Start of EXCERPTED PASSAGE

2. Al-Qaida is Diminished but Other Terrorists Remain a Danger
The FBI and CIA investigations into the Boston Marathon attack are still progressing, but it reminds us that militant Islamists can still commit terrorist attacks on American soil. Direct connections to specific overseas terrorist groups are being explored, but at the very least it appears the suspects were steeped in militant Islamist propaganda they sought out on the Internet. And Clapper’s report, issued just four days before the bombing, presciently warned that, “Lone wolves [and] domestic terrorists … are still determined to attack Western interests.”
Al-Qaida is damaged and more diffuse since 9/11, but continues to have affiliations and connections with like-minded terrorist groups operating in countries such as Pakistan, Mali, Chechnya and the Philippines. According to Clapper, “the rise of new governments in Egypt, Tunisia, Yemen and Libya, along with ongoing unrest in Syria and Mali, provide openings for opportunistic individuals and groups” to threaten U.S. interests.

End of EXCERPTED PASSAGE

**EXERCISE PROMPT**
Answer these questions from the passage on al-Qaida and other terrorist dangers.
(a) How many days before the Boston Marathon bombing was Clapper's report issued?
(b) In which countries do the like-minded terrorist groups with al-Qaida ties operate?
(c) In which countries does Clapper cite the rise of new governments?

Start of MATERIAL SHOWN

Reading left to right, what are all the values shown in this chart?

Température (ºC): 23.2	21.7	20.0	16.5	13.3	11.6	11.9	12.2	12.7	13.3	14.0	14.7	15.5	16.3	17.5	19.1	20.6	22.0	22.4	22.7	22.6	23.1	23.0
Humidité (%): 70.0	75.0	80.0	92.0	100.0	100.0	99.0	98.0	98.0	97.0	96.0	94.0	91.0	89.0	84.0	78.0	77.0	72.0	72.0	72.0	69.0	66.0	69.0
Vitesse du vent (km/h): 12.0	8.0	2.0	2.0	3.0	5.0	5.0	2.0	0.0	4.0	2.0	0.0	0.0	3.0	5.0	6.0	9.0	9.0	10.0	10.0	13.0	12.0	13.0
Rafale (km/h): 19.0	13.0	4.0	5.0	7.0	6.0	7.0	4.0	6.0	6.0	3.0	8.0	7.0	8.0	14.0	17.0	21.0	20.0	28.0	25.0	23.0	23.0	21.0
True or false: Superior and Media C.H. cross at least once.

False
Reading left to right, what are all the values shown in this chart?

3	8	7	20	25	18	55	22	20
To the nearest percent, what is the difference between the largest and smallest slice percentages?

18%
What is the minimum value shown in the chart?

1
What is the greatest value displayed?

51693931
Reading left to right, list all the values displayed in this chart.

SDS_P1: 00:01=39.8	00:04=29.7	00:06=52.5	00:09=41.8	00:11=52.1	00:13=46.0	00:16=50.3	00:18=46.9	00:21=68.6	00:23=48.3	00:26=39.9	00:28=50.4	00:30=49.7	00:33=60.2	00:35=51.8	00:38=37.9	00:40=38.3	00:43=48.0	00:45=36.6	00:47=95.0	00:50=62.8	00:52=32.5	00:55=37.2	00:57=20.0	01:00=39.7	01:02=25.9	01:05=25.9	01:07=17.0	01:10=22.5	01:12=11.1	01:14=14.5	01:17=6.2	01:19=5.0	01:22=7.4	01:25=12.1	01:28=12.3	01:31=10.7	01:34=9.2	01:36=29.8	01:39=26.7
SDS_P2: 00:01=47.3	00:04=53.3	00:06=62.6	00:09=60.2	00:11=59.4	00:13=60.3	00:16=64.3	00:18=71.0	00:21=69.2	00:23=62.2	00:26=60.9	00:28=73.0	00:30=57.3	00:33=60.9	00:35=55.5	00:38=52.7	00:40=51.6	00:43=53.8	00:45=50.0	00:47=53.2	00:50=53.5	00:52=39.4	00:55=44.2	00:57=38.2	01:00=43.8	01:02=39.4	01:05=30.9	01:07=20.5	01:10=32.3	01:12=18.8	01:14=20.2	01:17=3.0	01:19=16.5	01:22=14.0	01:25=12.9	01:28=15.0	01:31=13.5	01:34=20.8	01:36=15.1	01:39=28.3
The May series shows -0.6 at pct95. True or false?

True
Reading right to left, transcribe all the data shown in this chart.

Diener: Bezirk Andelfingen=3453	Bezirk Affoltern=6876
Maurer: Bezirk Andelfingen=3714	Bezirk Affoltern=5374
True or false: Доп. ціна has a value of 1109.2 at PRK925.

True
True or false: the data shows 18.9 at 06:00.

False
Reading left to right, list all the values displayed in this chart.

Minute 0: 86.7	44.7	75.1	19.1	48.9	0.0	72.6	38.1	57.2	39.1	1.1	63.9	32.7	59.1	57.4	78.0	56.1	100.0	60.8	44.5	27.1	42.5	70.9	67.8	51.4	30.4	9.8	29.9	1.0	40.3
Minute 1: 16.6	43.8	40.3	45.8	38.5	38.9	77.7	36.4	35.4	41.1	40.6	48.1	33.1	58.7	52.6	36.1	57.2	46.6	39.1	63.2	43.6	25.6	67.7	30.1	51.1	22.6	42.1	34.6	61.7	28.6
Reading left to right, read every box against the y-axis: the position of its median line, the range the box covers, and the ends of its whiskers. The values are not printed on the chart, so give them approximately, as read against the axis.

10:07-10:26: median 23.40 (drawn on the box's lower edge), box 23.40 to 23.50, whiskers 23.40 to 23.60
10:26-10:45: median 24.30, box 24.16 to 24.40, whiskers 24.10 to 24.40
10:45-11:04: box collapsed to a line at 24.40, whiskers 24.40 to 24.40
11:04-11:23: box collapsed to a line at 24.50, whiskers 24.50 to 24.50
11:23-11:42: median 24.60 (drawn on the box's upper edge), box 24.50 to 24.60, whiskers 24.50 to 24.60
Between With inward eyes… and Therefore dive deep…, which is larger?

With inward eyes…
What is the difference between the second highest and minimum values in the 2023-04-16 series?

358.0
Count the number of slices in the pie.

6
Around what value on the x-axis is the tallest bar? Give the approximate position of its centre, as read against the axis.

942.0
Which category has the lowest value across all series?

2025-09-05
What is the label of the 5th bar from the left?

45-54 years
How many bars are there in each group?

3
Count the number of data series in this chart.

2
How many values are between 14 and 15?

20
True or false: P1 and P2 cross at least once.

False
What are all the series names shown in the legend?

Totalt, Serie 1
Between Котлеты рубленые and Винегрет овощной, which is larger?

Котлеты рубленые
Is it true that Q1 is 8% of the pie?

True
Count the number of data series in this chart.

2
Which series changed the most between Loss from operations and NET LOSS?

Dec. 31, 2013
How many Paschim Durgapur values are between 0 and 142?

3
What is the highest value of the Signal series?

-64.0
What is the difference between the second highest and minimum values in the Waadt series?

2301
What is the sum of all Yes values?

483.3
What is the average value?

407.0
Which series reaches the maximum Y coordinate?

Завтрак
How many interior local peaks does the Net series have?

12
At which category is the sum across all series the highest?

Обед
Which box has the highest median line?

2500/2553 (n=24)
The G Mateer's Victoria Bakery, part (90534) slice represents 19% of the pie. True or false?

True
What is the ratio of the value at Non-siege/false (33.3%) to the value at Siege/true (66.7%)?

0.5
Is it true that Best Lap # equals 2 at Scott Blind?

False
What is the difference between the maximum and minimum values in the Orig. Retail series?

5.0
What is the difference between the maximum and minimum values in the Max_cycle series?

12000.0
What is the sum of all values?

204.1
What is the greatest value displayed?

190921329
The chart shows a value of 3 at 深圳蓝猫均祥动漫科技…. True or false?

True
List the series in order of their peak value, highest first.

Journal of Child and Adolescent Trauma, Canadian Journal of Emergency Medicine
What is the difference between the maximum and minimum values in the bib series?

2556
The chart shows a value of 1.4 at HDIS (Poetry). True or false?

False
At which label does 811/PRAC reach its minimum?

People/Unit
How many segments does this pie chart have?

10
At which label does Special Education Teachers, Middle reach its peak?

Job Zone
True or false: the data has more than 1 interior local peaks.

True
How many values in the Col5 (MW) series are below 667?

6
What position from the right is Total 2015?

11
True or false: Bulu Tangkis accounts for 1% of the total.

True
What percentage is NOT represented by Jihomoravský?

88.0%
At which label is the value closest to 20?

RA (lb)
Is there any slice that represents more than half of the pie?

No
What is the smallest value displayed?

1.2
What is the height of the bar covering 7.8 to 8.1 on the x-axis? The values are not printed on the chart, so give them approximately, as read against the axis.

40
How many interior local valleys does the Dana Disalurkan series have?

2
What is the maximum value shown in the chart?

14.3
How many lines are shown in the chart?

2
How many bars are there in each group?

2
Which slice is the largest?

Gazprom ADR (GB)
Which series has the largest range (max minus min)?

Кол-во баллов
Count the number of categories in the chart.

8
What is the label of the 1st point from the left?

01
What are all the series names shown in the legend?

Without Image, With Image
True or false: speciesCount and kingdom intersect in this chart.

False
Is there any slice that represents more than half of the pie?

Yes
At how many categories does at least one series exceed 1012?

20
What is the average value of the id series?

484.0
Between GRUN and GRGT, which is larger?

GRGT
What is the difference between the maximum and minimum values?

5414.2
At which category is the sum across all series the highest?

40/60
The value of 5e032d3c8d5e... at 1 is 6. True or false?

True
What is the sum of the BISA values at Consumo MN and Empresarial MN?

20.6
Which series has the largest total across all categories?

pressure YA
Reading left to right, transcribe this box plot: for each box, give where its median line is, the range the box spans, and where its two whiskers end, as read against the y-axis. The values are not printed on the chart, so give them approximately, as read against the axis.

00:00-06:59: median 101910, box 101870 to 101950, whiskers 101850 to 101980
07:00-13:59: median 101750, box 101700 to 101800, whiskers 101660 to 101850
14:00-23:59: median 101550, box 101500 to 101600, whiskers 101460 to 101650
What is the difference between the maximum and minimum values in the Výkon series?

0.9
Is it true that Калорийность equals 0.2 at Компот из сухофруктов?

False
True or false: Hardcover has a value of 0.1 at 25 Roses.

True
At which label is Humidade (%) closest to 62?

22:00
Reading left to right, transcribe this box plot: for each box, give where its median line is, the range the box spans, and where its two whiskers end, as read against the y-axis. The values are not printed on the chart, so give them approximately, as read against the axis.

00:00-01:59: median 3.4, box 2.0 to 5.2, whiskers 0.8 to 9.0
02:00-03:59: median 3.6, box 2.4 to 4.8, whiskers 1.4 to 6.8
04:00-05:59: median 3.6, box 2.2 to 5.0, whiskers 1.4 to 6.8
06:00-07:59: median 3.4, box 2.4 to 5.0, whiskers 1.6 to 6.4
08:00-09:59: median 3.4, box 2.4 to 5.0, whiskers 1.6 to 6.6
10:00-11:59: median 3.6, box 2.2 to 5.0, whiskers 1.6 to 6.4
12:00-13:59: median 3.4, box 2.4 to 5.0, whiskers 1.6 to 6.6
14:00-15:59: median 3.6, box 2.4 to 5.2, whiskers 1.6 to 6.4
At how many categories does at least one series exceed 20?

End of MATERIAL SHOWN

**TASK ANSWER**
(a) Four days.
(b) Pakistan, Mali, Chechnya and the Philippines.
(c) Egypt, Tunisia, Yemen and Libya.